CGT : Philippe Martinez est "disposé" à rencontrer Myriam El Khomri

  • A
  • A
CGT : Philippe Martinez est "disposé" à rencontrer Myriam El Khomri
@ AFP
Partagez sur :

Sur les blocages, le chef de file de la CGT s'est dit disposé à rencontrer Myriam El Khomri mais affirme que "la mobilisation continue".

Le secrétaire général de la CGT Philippe Martinez a déclaré vendredi à l'AFP être "disposé" à rencontrer la ministre du Travail Myriam El Khomri, "même ce week-end", tout en prévenant que "la mobilisation continue". Myriam El Khomri s'était auparavant dite "prête à recevoir Philippe Martinez dans la minute si cela peut permettre de lever tous les blocages dans le pays", sans attendre le rendez-vous "convenu" avec lui le 17 juin.

"Pas question de nous faire du chantage". "On va lui faire savoir rapidement qu'on est disposé à la rencontrer, même ce week-end, car il y a urgence", a déclaré le numéro un de la centrale lors d'un déplacement à Villiers-le-Bel (Val-d'Oise). "Mais pas question de nous faire du chantage à l'Euro: la mobilisation continue, la grève continue, car elle est plus que légitime", a-t-il averti.
"On ira pour discuter, pour lui expliquer des choses", a prévenu Philippe Martinez, tout en dénonçant le "mépris et la provocation" du gouvernement.

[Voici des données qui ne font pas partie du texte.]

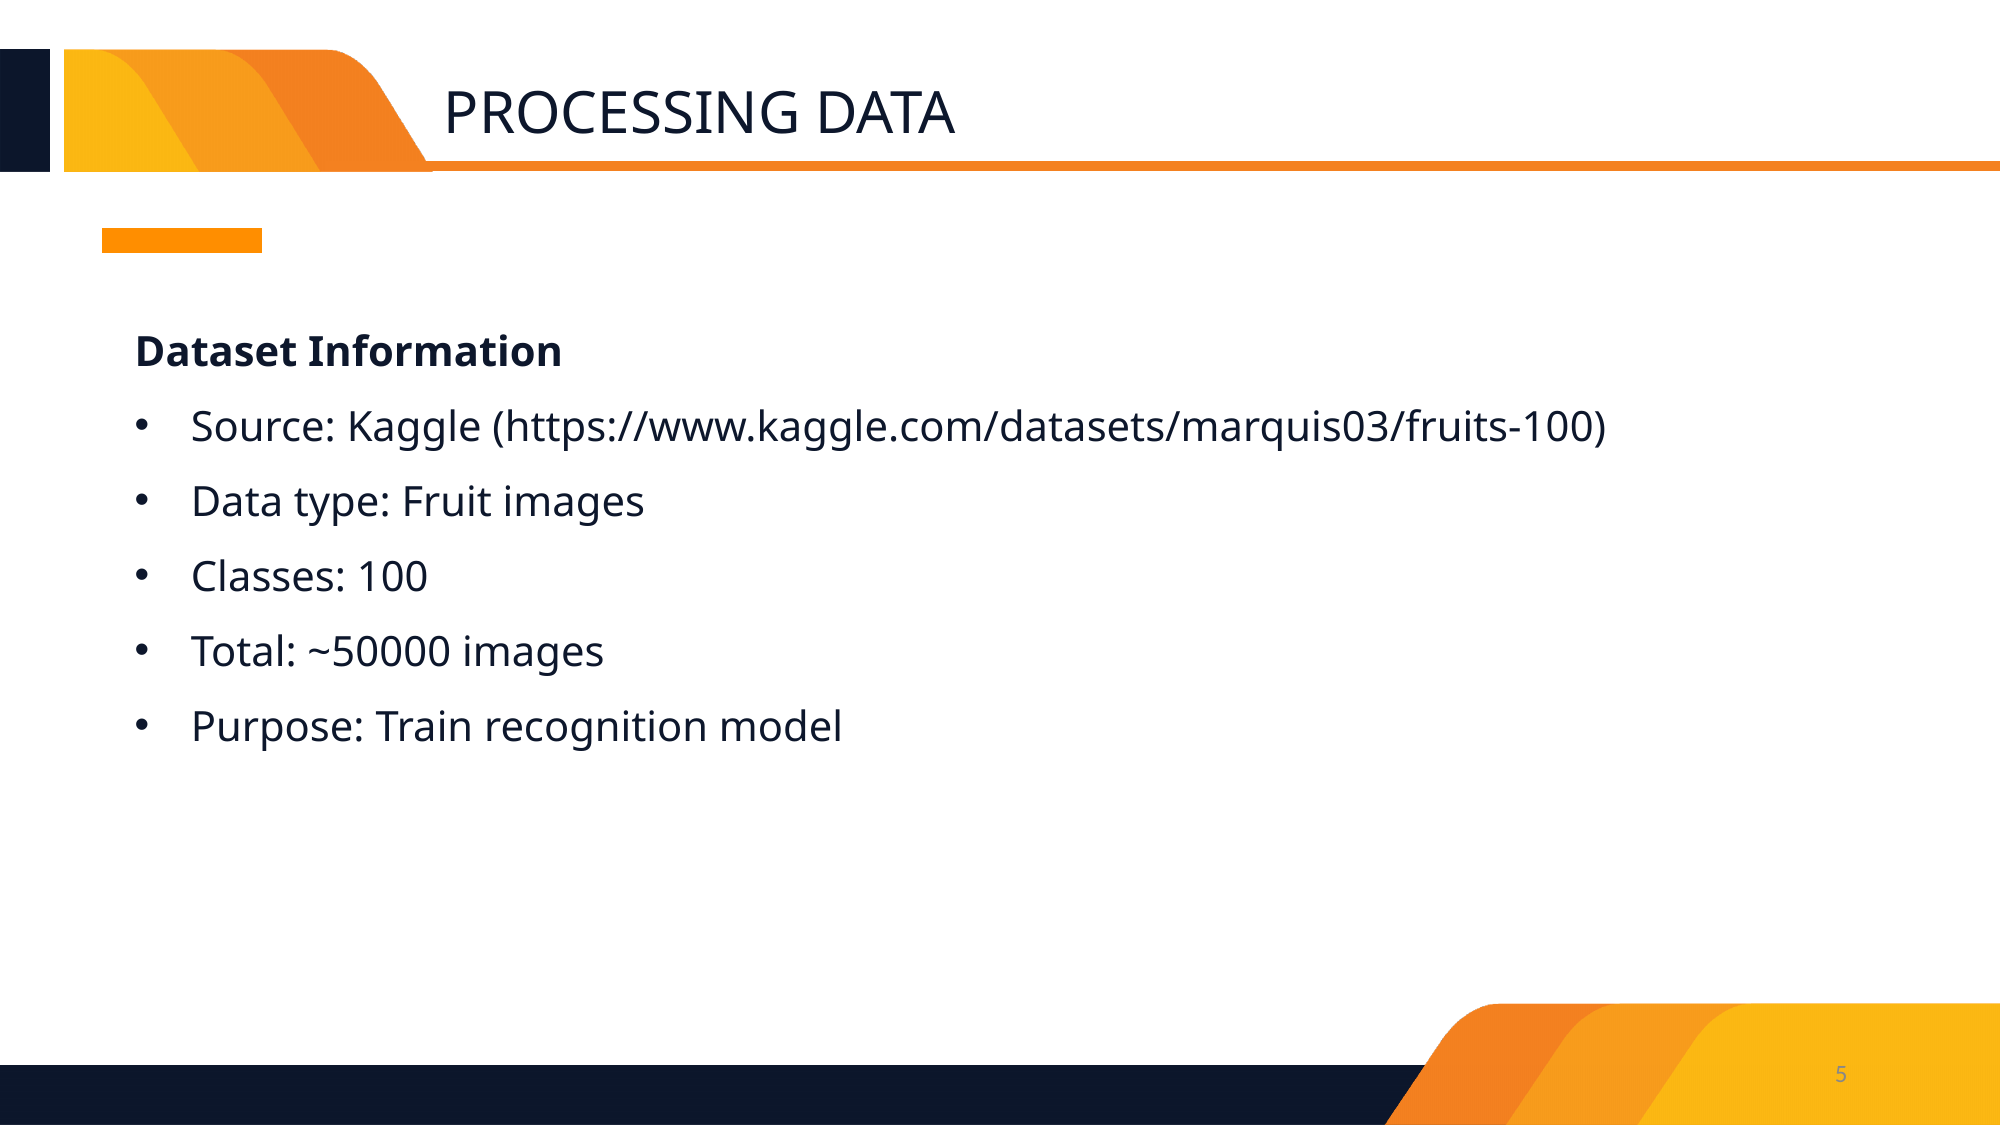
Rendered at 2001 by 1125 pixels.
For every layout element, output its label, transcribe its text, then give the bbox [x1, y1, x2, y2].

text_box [0, 49, 2000, 172]
text_box Dataset Information Source: Kaggle (https://www.kaggle.com/datasets/marquis03/fruits-100) Data type: Fruit images Classes: 100 Total: ~50000 images Purpose: Train recognition model [102, 292, 1863, 757]
text_box [102, 229, 261, 253]
picture [0, 1002, 2000, 1125]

"J'entends aujourd'hui que la ministre est prête à me voir tout de suite, alors que ça fait trois mois que je demande à être reçu", a-t-il ajouté, précisant qu'il avait "pris son téléphone mardi pour demander un rendez-vous". "La réponse avait été 'je suis très occupée cette semaine, je ne peux pas vous voir avant vendredi prochain'", a-t-il relaté. Selon le leader syndical, "ce mépris et cette provocation ne facilitent pas un débat serein".

Une réquisition des conducteurs de train ? "Scandaleux". Le patron de la CGT a par ailleurs qualifié de "scandaleux" les propos du secrétaire d'Etat aux Transports, qui a évoqué de possible réquisitions de conducteurs de trains. Alors que le coup d'envoi de l'Euro de football est donné ce vendredi soir, la contestation sociale contre la loi travail, qui dure depuis trois mois, se poursuit. Elle se cristallise autour de secteurs clés dont les transports et le traitement ou la collecte des ordures ménagères, et des opérations coups de poing se multiplient localement.